▸ **指示 A**: 原文では、金髪の子の自転車の前のカゴに何が入っていましたか?
▸ **指示 B**:
次の(i)〜(iii)は原文と合っていますか? それぞれ「はい」か「いいえ」で答え、決め手となる原文の語句をそのまま引いてください。
(i) 公園は、テニスコートを3面敷けばいっぱいになるほど狭い。
(ii) 近くのベンチで話に夢中だった犬ママは3人だった。
(iii) 大声を出したことを、語り手はすぐに後悔しはじめた。
▸ **指示 C**: 公園での子どもたちの騒ぎを描いた原文の続きを、その最後の文のあとから書いてください。

▸ **原文**:
「逃げるんじゃねえ! てめえっ」
夕刊フジのウルムチ駅爆破テロ事件を読んでいたら、つんざくような子どもの声。習近平が新疆ウイグル自治区を初視察中に、82人が死傷した大規模な爆弾テロが起きた。倒れよ、中華人民共和国政府。お前に正統性はない。
公園のベンチから立ち上がって声の方をみると、小学校4、5年の男の子が3人。自転車にまたがり両足のつま先をつけている金髪の子に向かっている。(3対1か、1人は外人の子のようだ。これはイジメだな)
「何やってんだあ、こらあ!」
大声出したら、近くのベンチでチワワやプードル抱いてお話しに夢中の犬ママ2人が飛び上がった。金網フェンスに囲まれた、テニスコートを3面も敷けばいっぱいになるほど狭い公園だから、サッカーのボールは止まり、ピッチャーはバッターに投げられず、こちらをうかがっている様子だ。もう、後悔しはじめた。
歩み寄る俺を、棒立ちの男の子3人が目を丸くして見ていた。自転車の金髪の子はうつむいている。前のカゴにはぼろぼろのサッカーボールが入っていた。
「大声をだして、なんだお前はっ」
とまた大声を出した。
「だ、だって、こいつが・・・」
いちばん体格がよく、きかん気の顔つき、やっぱり、こいつがリーダーらしい。口ごもりながらも、気丈に怒鳴られたショックから立ち直ろうとしている。ほかの二人は俺から目を逸らしている。
「こいつが、話があるって呼んでいるのに、行こうとするから」
と瞳を伏せながらだが、不満そうに口を尖らせる。

▸ **資料**:
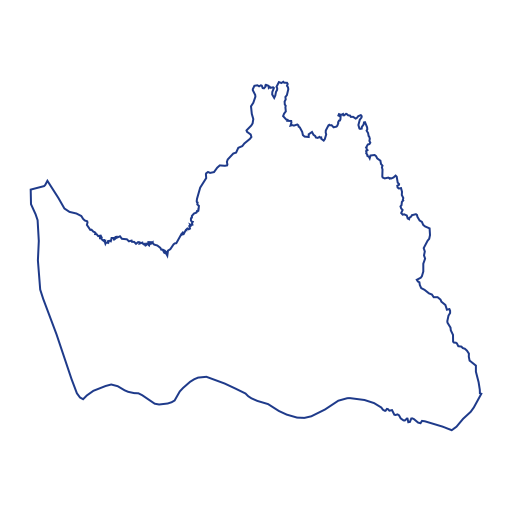 Nakay, Khammouan, Laos
{"feature_id": "54806243B86213796006306", "entity_name": "Nakay", "entity_type": "district", "adm_level": 2, "iso_a3": "LAO", "parent_name": "Laos", "parent_adm1": "Khammouan", "projection": "robinson", "projection_center": [105.229, 17.931], "detail": "fine", "context": "isolated", "style": "outline", "palette": "blue", "viewbox_px": 512, "rotation_deg": 0, "n_neighbors": 0, "source": "geoboundaries", "source_scale": "gbopen_adm2", "svg_char_len": 6050}
<svg xmlns="http://www.w3.org/2000/svg" viewBox="0 0 512 512"><path d="M481.3,393.8L479.9,393.2L479.8,389.8L478.6,382.2L475.9,371.7L475.9,365.6L469.6,360.6L468.8,356.7L468.9,353.6L466.9,350.6L464.8,348.7L462.8,348.1L461.4,346.6L458.3,346.2L456.9,343.4L455.9,342.7L454.0,342.6L453.1,341.7L453.0,334.9L450.8,330.3L450.5,327.6L447.5,322.7L447.3,321.2L448.5,315.6L450.1,313.0L450.1,310.7L449.4,309.1L446.9,309.7L445.4,305.0L441.4,301.7L440.5,299.6L437.6,297.2L433.7,297.2L431.9,294.5L429.0,293.4L424.5,289.8L421.2,288.1L419.8,285.0L419.4,282.3L417.9,281.5L416.8,279.8L420.8,277.7L421.9,276.2L423.3,271.5L423.3,263.7L425.1,258.6L424.0,255.4L424.8,251.5L423.7,248.1L427.6,240.7L429.2,238.8L430.0,235.1L429.6,228.4L425.0,226.4L423.2,224.9L421.9,221.9L419.6,220.5L417.4,216.8L417.0,215.0L415.9,214.2L411.9,215.2L411.2,216.5L409.3,217.9L409.1,219.2L407.7,218.5L406.8,215.5L404.1,214.3L402.7,214.7L401.2,213.0L402.6,210.0L401.2,208.5L400.5,206.4L401.5,205.2L401.9,201.9L403.2,200.5L402.8,200.0L403.3,198.0L401.8,195.0L402.0,191.8L401.0,188.1L398.9,188.5L397.6,187.5L397.3,185.7L399.0,184.8L399.1,184.1L397.7,182.6L396.7,176.7L395.6,175.6L393.5,177.5L391.2,178.5L390.0,178.1L389.7,178.6L388.3,177.6L384.7,178.4L382.7,177.5L382.3,176.5L382.5,169.5L381.9,167.3L382.5,165.7L381.0,164.0L380.4,160.7L377.2,158.4L376.1,156.2L374.6,155.0L370.5,155.5L369.7,158.3L369.0,156.9L367.3,155.8L367.3,154.7L366.2,153.3L366.5,152.2L366.1,151.1L367.5,150.1L366.5,148.9L366.6,147.6L366.2,147.4L367.8,144.5L369.4,144.1L370.3,142.7L369.4,140.9L369.8,138.7L369.2,136.6L368.6,136.0L368.1,133.1L366.6,130.6L367.3,129.3L367.1,127.3L365.0,122.2L364.0,122.4L363.6,124.5L361.8,127.0L361.7,128.6L360.1,128.9L359.4,128.5L358.4,125.0L359.8,119.7L361.5,117.5L361.7,116.2L360.8,115.1L358.2,116.2L357.1,117.7L355.7,118.6L353.2,116.9L350.8,116.9L350.1,115.6L348.1,115.3L346.7,114.0L346.1,113.8L344.0,115.4L343.3,115.3L343.0,114.0L341.1,114.9L339.0,114.1L338.4,115.5L340.6,116.6L340.4,119.4L339.9,120.5L339.0,120.6L338.1,122.3L338.3,123.1L337.3,125.7L336.5,126.6L333.6,127.3L331.6,125.2L329.8,125.3L329.3,124.8L328.5,125.3L325.8,130.5L325.7,132.6L326.2,134.4L324.8,139.1L323.7,140.6L321.3,138.8L321.2,137.4L320.0,137.5L319.5,136.9L317.7,137.9L315.9,137.5L315.2,136.0L313.5,134.8L312.0,132.0L308.7,134.3L308.7,137.0L304.6,136.6L302.9,135.1L302.2,131.9L299.8,127.4L298.6,126.6L298.4,125.4L297.3,124.5L293.9,125.6L292.2,125.1L290.5,125.6L291.4,122.7L291.2,121.0L287.3,120.8L287.5,119.8L286.2,119.5L283.1,116.1L284.1,113.6L285.8,111.4L285.4,107.3L285.7,105.8L284.8,104.5L284.6,101.6L285.7,99.4L285.4,97.0L286.9,95.1L288.3,89.2L288.0,87.3L287.0,85.8L287.7,84.0L287.0,82.8L284.1,82.7L283.3,81.8L281.4,83.0L278.9,82.1L276.5,86.8L277.2,88.2L277.1,89.9L276.0,91.9L275.3,95.5L274.2,97.9L272.2,94.5L272.3,92.0L273.9,88.0L273.1,87.3L270.6,87.8L269.9,87.0L268.8,87.9L268.5,85.8L265.9,84.8L265.4,85.3L265.6,86.5L264.0,88.3L262.7,88.1L261.8,85.7L260.9,85.3L259.1,86.3L257.4,85.3L254.4,85.8L252.8,89.2L252.8,90.2L255.2,94.9L255.4,96.7L253.3,102.8L251.0,106.3L251.8,113.9L253.3,119.1L252.9,121.5L252.6,123.4L251.3,125.5L246.5,130.4L247.0,131.8L250.7,134.5L251.4,137.0L249.9,138.9L244.3,143.5L242.3,146.1L238.3,147.8L236.1,152.6L233.3,153.5L227.7,159.5L226.9,161.9L227.4,164.5L227.1,165.4L224.9,165.8L219.8,165.4L217.2,167.7L214.0,172.1L210.1,172.9L208.0,172.0L206.2,173.3L205.9,174.0L206.2,178.1L200.2,187.6L197.0,198.8L196.7,201.2L196.9,202.1L197.6,202.5L197.3,204.4L198.9,205.9L198.6,209.1L198.3,209.2L198.4,210.7L197.7,211.3L197.0,211.1L196.4,212.6L194.0,213.5L191.9,215.9L191.9,217.6L191.3,217.8L190.9,218.8L191.0,220.6L191.8,221.7L192.7,221.9L192.0,223.3L192.4,224.7L191.0,225.1L190.1,224.6L190.6,226.0L190.3,226.2L189.8,225.6L189.3,226.0L190.0,228.6L188.7,229.3L187.4,228.5L186.4,229.5L186.4,230.2L185.8,230.1L184.2,233.0L183.5,232.7L183.5,234.2L182.6,234.4L182.3,233.4L181.7,234.4L181.4,234.1L176.3,243.2L174.8,243.4L173.6,244.3L170.3,249.2L168.0,250.6L167.3,255.6L166.5,254.1L166.4,251.9L164.6,251.8L165.9,253.5L164.2,252.7L163.3,250.9L164.2,250.4L162.6,249.6L161.3,249.7L160.3,247.8L157.3,245.5L154.2,244.6L152.8,243.3L152.7,242.3L151.0,243.7L150.6,243.1L151.4,242.8L151.3,242.2L148.4,242.1L148.4,243.3L149.5,243.8L149.1,245.4L146.9,243.6L145.7,244.4L145.9,245.3L145.5,245.5L144.8,243.9L144.1,244.5L142.7,243.5L142.4,242.6L139.5,243.6L139.7,242.4L138.9,242.1L138.1,242.1L136.0,243.8L134.2,241.9L132.0,241.8L131.6,240.6L128.9,241.3L126.9,239.3L121.9,238.8L120.0,236.3L116.6,237.8L116.6,236.8L115.5,237.0L115.1,237.5L115.6,238.4L114.3,239.5L113.9,239.5L114.0,238.0L111.6,238.0L110.8,241.3L109.5,240.8L108.0,241.1L107.8,241.9L108.9,243.4L107.9,242.7L105.8,242.8L105.4,243.7L105.1,242.8L105.2,240.7L104.7,240.8L104.6,241.7L103.5,240.7L103.7,240.1L102.6,240.2L101.3,238.5L100.0,238.3L99.9,237.1L101.4,237.0L100.7,235.6L98.2,236.1L96.6,234.2L95.2,234.1L95.5,233.0L94.6,232.1L93.4,231.7L91.5,229.7L90.3,229.9L86.9,224.9L87.5,222.5L87.2,221.3L84.8,220.5L83.1,218.9L81.3,216.0L76.4,213.5L69.5,211.9L64.4,208.5L58.4,198.0L47.4,180.8L45.2,185.0L44.1,186.1L30.7,189.6L31.0,204.2L35.6,214.3L37.6,220.2L38.8,241.0L37.9,260.4L40.2,289.6L43.2,298.9L56.5,334.3L71.5,379.0L76.9,393.3L80.0,397.5L83.1,399.2L86.9,395.4L93.4,390.8L105.6,386.0L111.2,384.5L117.7,386.2L124.6,390.3L128.1,391.8L134.1,393.1L138.4,393.3L142.2,395.2L154.7,403.7L159.1,404.5L167.7,403.5L171.7,402.2L174.6,400.5L179.8,391.4L183.1,387.9L190.1,381.8L194.3,379.2L198.1,377.6L206.4,376.8L224.6,383.5L235.5,388.6L245.5,393.5L248.2,396.2L251.4,398.3L257.3,400.9L268.1,404.1L278.9,411.0L286.7,414.6L297.1,417.6L304.4,417.9L311.3,416.3L325.0,409.5L338.3,400.7L347.3,398.2L349.8,398.1L364.5,400.0L374.1,403.1L381.3,407.5L382.9,409.7L384.8,410.8L385.5,410.8L386.9,408.9L387.9,409.1L389.4,410.7L392.0,410.1L394.3,414.7L395.5,415.0L397.5,414.4L399.0,415.3L400.7,418.4L403.5,420.4L404.8,420.5L407.0,418.5L407.5,418.6L408.3,422.2L409.9,421.9L411.3,418.5L412.3,418.4L413.9,419.1L418.1,422.6L420.5,423.2L422.0,420.9L424.9,421.3L442.5,426.6L451.7,430.2L456.5,426.7L463.1,418.8L470.7,411.8L473.8,407.5L481.3,393.8Z" fill="none" stroke="#1e3a8a" stroke-width="2"/></svg>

▸ **回答 A**: ぼろぼろのサッカーボール

▸ **回答 B**:
(i) はい。「テニスコートを3面も敷けばいっぱいになるほど狭い公園」
(ii) いいえ。「犬ママ2人が飛び上がった」
(iii) はい。「もう、後悔しはじめた。」

▸ **回答 C**:
「さっき、お前、逃げるんじゃねえって言ったよな。ああ、どういう意味だ。どこへ行こうとこの子の勝手じゃねえのか?」
とたたみかけた。
さらに口を尖らせ、何をどう言おうか、迷っている様子。
瞳は薄い青、睫毛も金髪の端正な小顔を、うつむかせたままの外人の子を見遣る。3人に比べると、ひとまわり小さく細い。何か言いたそうな様子で、ちらちら俺を見る。(言いたいことがあるなら、言えよ)と口を開くのを待つが、開かない。しかたなく、視線を戻す。
「来ると云ったのに来ないし、遅れてきたくせに・・・」
とこちらは自分のスニーカーに話しかけている。いっこうに話が見えない。介入したのをはっきり後悔しはじめたとき、
「あのですね、」
と割り込んできた子がいた。残りの二人のうち、えらの張った子だ。
「この子は」
と肩に手を置いた。
「ダイキ君は、昨日、犬が死んじゃって、今日お葬式だったんです」
新事実は出たが、相変わらず、話は見えない。しかし、「この子は」とまず客観的な立場を示し、笑顔を浮かべながら俺の目を見て、落ち着いた口調で話すのに感心した。子分その1かと思っていたが、これは大人になると出世するタイプだなと頷いて、先をうながした。
「ウッウッ」
と声がする。
ダイキ君がとしゃくり上げはじめたのだ。ちょっと狼狽した。
犬ママたちは話を再開し、ボールを追う子どもたちの声も戻っていた。
「それで、君は約束を破ったのか?」
めまぐるしく考えながら、金髪の子に俺は尋ねた。ダイキ君は、仲間からとりなすような発言があったから泣いているのか、犬が死んだのを思い出して泣いているのか。いずれにしろ、ときに素直に感情を表に出す、開っぴろげなところがあるから、ダイキ君はリーダーなんだろう。人望とは弱さを支えたいという思いなんだなと納得していたりした。
金髪の子の頑固そうに結ばれた口許がようやく開いた。
「ぼ、僕は、たしかに、遅れてきたけど、約束は破ってない」
「そうなのか?」
誰にともなく俺がいうと、
「だから、今日はダイキ君の犬のお葬式で、リン君はあとで来るっていったのに」
と先ほどの子。
「約束ってのは、公園に来るってことなのか、犬の葬式にくるって約束なのか」
「それはですね、ダイキ君の犬のお葬式のときに、」
という声は無視した、如才はないが頭はよくないようだ。金髪のリン君に顔を向ける。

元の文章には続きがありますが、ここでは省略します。